Не менее кстати будет здесь привести следующий отрывок из писем Белинского к Панаеву. «Любовь есть таинство: благо тому, кто постиг его; и не найдя его осуществления для себя, он все-таки владеет таинством. Для меня светлой минутой жизни будет та минута, когда я вполне удостоверюсь, что вы наконец уже владеете в своей душе этим таинством, а не предчувствуете его только. Мы счастливцы: очи наши узрели спасение наше и мы отпущены с миром владыкой; мы дождались наших пророков и узнали их, дождались знамений и уразумели их» (II, стр. 167).
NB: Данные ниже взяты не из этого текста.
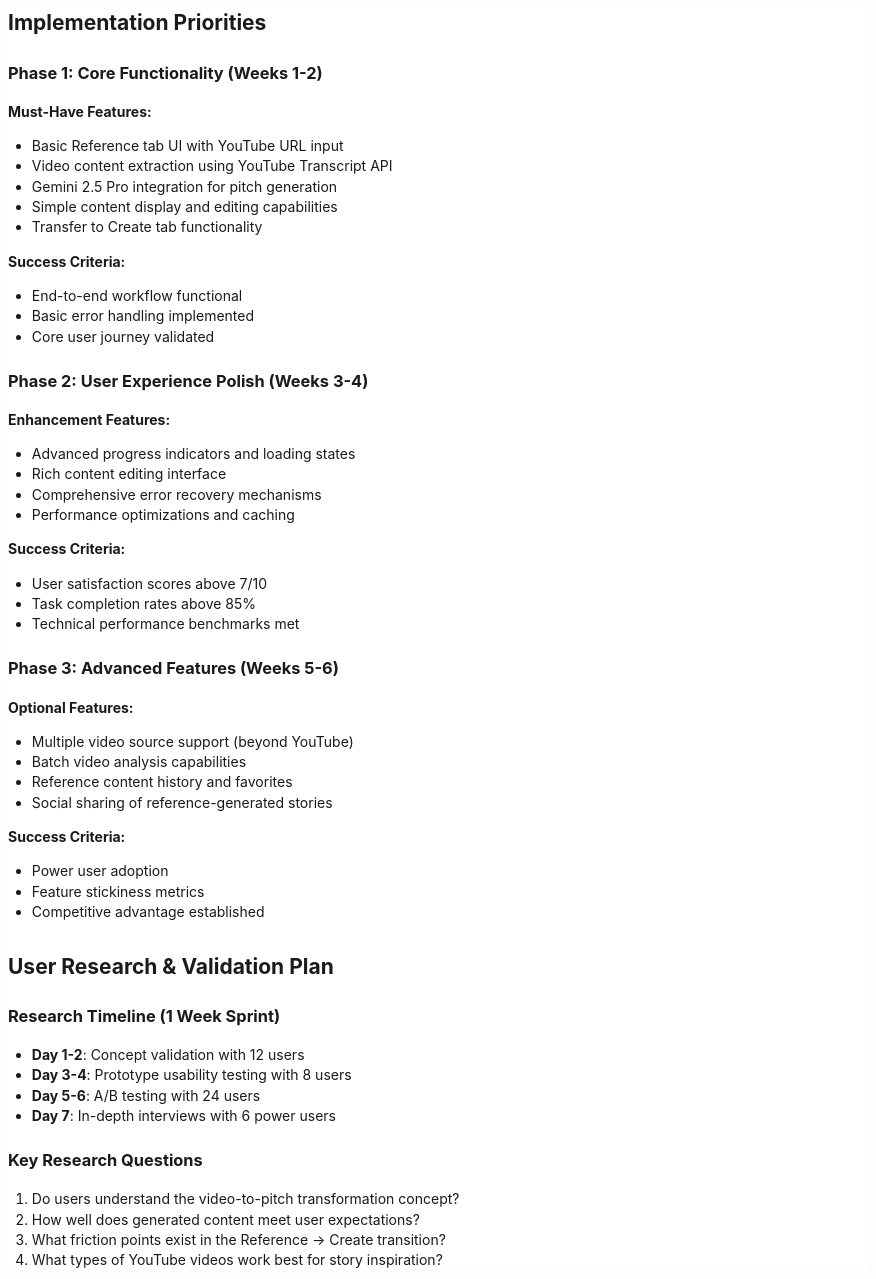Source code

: ## Implementation Priorities

### Phase 1: Core Functionality (Weeks 1-2)
**Must-Have Features:**
- Basic Reference tab UI with YouTube URL input
- Video content extraction using YouTube Transcript API
- Gemini 2.5 Pro integration for pitch generation
- Simple content display and editing capabilities
- Transfer to Create tab functionality

**Success Criteria:**
- End-to-end workflow functional
- Basic error handling implemented
- Core user journey validated

### Phase 2: User Experience Polish (Weeks 3-4)
**Enhancement Features:**
- Advanced progress indicators and loading states
- Rich content editing interface
- Comprehensive error recovery mechanisms
- Performance optimizations and caching

**Success Criteria:**
- User satisfaction scores above 7/10
- Task completion rates above 85%
- Technical performance benchmarks met

### Phase 3: Advanced Features (Weeks 5-6)
**Optional Features:**
- Multiple video source support (beyond YouTube)
- Batch video analysis capabilities
- Reference content history and favorites
- Social sharing of reference-generated stories

**Success Criteria:**
- Power user adoption
- Feature stickiness metrics
- Competitive advantage established

## User Research & Validation Plan

### Research Timeline (1 Week Sprint)
- **Day 1-2**: Concept validation with 12 users
- **Day 3-4**: Prototype usability testing with 8 users
- **Day 5-6**: A/B testing with 24 users
- **Day 7**: In-depth interviews with 6 power users

### Key Research Questions
1. Do users understand the video-to-pitch transformation concept?
2. How well does generated content meet user expectations?
3. What friction points exist in the Reference → Create transition?
4. What types of YouTube videos work best for story inspiration?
Как странно звучат в устах нашего критика-мыслителя эти чисто Хомяковские суждения о любви после приведенных выше слов его о самом Хомякове! Не автор ли «Нескольких слов об инославных вероисповеданиях» первый понял и с неизмеримо большей, чем Белинский, компетентностью истолковал значение любви – в ее высшем, христиански-церковном смысле, как одной из основных стихий человеческого духа – в жизни человека не только личной, но и общественной, социальной и общемировой, церковной? В приведенных словах Белинского о любви не одно ли смутное предчувствие содержится того, что сказал о ней в своих брошюрах Хомяков, этот мыслитель в поэзии и поэт в мышлении?

Под конец своей жизни, в знаменитом зальцбрунском письме к Гоголю, Белинский окончательно склоняется к мнению русского родоначальника своей школы (в ее последней формации), Чаадаева, считавшего русских народом почти нехристианским, менее христианским, чем народы католические и протестантские, повторяет пресловутые изречения этого мыслителя-эксцентрика «о неправде и растлении греческого православия». «Ужели вы, автор «Ревизора» и «Мертвых душ», искренно пропели гимн русскому духовенству, поставив его неизмеримо выше католического? спрашивает он Гоголя. Ужели вы не знали, что последнее когда-то было чем-то, тогда как ваше духовенство никогда ничем не было?» Слабость исторического образования и незнакомство с действительными основами русской жизни были причиной, что Белинский, как и вся его школа, не сумели сделать должную оценку православия, ни как вероисповедной формы, сравнительно с западными формами религиозной жизни, ни его истинности и правоты, ни его исторического значения и заслуг. Впрочем в глазах религиозных отрицателей ничего не значат как заслуги духовенства на поприще христианского просвещения народа, так и исполнение им непосредственных обязанностей своего звания: им нужно лишь политиканство духовенства на западный манер, то политиканство, которое, по воззрениям православия, составляет прямое противоречие его основным принципам (см. богословские сочинения Хомякова, (стр. 72 и след.).

1875


Источник: Исторические, критические и полемические опыты / [Соч.] Николая Барсова, э. о. проф. СПБ. духов. акад. - Санкт-Петербург : тип. Деп. уделов, 1879. - [6], IV, 530 с.